Moreover, unlike most of the banks, private equity groups will not be scared to take the keys if the companies default, rather than “extending and pretending”.
“If the coupon is too high, they could see the debt drown both their capital structure and their business,” says one lender. “Some of the deals being done today are just bridges to future restructurings.
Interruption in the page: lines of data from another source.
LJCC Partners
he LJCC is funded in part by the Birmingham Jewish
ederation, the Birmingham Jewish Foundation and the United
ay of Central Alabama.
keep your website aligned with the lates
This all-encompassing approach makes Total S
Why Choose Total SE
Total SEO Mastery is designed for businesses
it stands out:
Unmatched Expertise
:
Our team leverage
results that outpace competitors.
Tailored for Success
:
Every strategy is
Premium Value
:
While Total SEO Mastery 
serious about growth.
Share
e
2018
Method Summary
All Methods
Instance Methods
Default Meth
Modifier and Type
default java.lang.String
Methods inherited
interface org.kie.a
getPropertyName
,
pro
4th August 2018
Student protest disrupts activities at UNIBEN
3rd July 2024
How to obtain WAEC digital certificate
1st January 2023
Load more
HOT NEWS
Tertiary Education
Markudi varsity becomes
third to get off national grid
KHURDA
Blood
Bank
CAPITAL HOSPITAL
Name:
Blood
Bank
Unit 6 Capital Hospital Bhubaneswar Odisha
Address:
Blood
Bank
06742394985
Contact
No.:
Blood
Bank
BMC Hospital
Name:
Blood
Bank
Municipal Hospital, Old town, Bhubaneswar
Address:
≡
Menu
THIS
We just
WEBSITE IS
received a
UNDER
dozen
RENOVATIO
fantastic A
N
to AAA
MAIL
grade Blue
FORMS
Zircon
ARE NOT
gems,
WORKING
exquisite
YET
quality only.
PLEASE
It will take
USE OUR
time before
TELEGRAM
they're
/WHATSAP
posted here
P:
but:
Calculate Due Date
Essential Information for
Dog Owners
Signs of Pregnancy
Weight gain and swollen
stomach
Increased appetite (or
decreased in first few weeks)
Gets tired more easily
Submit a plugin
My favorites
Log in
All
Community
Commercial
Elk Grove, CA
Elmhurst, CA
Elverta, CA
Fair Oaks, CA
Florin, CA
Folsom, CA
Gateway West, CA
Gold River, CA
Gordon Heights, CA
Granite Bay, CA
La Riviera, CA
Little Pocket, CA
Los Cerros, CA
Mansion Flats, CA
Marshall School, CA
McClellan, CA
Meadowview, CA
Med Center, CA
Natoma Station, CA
There is a high probability that many of these deals will end badly.”
Europe: Lending plays second fiddle to safety
Europe’s banks rather than capital markets are the overriding source of credit for companies, a fact that is weighing ever more heavily on policy makers as the EU works through its post-2008 regulatory overhaul, writes Alex Barker.
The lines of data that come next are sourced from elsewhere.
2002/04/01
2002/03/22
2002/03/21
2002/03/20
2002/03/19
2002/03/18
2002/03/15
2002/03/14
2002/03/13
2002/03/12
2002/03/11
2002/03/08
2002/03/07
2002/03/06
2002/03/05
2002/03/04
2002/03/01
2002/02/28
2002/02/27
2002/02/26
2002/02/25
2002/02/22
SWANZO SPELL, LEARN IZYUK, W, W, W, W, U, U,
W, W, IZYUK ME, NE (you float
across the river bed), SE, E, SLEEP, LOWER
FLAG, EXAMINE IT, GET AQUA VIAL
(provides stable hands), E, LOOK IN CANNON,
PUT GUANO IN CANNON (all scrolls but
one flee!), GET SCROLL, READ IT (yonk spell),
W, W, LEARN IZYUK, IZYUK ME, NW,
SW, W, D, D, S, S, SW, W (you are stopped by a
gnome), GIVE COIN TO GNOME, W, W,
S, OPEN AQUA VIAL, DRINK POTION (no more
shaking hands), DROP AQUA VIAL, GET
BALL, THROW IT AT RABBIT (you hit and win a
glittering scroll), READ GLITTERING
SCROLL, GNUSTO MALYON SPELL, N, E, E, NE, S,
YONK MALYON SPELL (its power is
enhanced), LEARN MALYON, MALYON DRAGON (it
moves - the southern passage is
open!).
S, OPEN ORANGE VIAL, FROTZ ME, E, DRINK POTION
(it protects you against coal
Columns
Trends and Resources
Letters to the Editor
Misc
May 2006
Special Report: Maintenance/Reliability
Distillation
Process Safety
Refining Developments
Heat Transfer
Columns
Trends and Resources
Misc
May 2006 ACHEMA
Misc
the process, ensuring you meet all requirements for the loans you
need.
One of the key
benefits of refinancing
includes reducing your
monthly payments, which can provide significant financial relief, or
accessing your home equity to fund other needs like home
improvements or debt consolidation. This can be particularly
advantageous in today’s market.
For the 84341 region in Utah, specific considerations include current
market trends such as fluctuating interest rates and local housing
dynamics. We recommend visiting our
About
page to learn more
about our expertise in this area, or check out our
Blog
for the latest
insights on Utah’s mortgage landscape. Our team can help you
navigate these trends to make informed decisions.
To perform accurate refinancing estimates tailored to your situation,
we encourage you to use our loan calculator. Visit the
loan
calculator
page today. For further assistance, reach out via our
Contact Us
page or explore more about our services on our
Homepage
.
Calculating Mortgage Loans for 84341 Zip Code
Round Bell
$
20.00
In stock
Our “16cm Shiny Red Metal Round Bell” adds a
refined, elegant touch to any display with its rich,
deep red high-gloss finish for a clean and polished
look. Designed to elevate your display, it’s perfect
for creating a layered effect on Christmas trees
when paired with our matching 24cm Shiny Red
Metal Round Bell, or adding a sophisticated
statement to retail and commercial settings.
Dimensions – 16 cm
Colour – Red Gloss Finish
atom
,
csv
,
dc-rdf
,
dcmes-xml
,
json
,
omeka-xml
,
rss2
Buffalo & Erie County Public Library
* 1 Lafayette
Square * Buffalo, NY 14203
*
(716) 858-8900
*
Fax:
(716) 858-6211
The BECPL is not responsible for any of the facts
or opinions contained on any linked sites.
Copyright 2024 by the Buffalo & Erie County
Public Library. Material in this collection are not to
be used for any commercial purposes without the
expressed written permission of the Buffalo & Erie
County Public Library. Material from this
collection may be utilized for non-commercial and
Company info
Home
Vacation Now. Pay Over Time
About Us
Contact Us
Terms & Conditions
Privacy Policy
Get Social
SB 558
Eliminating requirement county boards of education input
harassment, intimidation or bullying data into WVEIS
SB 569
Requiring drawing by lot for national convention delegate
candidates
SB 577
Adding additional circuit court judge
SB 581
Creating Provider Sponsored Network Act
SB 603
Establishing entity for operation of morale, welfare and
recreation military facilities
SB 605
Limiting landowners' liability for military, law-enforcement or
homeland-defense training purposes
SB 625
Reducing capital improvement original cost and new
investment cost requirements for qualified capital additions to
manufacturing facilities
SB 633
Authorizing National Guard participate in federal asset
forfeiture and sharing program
Michel Barnier, the EU commissioner overseeing financial services, has made unblocking credit flows to the real economy one of his policy mantras over the past year.
The trouble for Europe’s banks is that well-meaning efforts to encourage lending seem secondary to the welter of measures designed to make the financial system safer – ranging from higher capital requirements for banks and insurers to tighter rules for market operators.
Added to this are the strains of the eurozone crisis, multiple national initiatives, looming reforms to bank structures, stress tests and policy initiatives such as the financial transaction tax, which the financial industry fears will gum up markets and choke off access to capital.
“They are asking us to do contradictory and at times impossible things,” says the head of regulation at a big eurozone bank.
This has left the door open for private equity groups, many of them from the US, to step in and fill the lending gap.
So far, the European Commission and European parliament’s main policy moves aimed at supporting lending – or at least industry concerns – have appeared at the margins of bigger prudential reforms.
Bank capital rules were eased, for instance, to reflect the “diversity” of European banking models and improve incentives to lend to small businesses.
New proposals in the pipeline – notably covering money market funds and shadow banking – are also being tempered to heed warnings that too much regulation will undermine credit flows and liquidity.
Mr Barnier recently shelved plans to propose tougher solvency rules for pension funds, citing the “fragile economic situation”.
More proactive initiatives are also being considered to diversify financing for the corporate sector and improve incentives for institutional investors to join banks in long-term investment projects.
Brussels is also exploring ways to reset the tax system to promote long-term investment.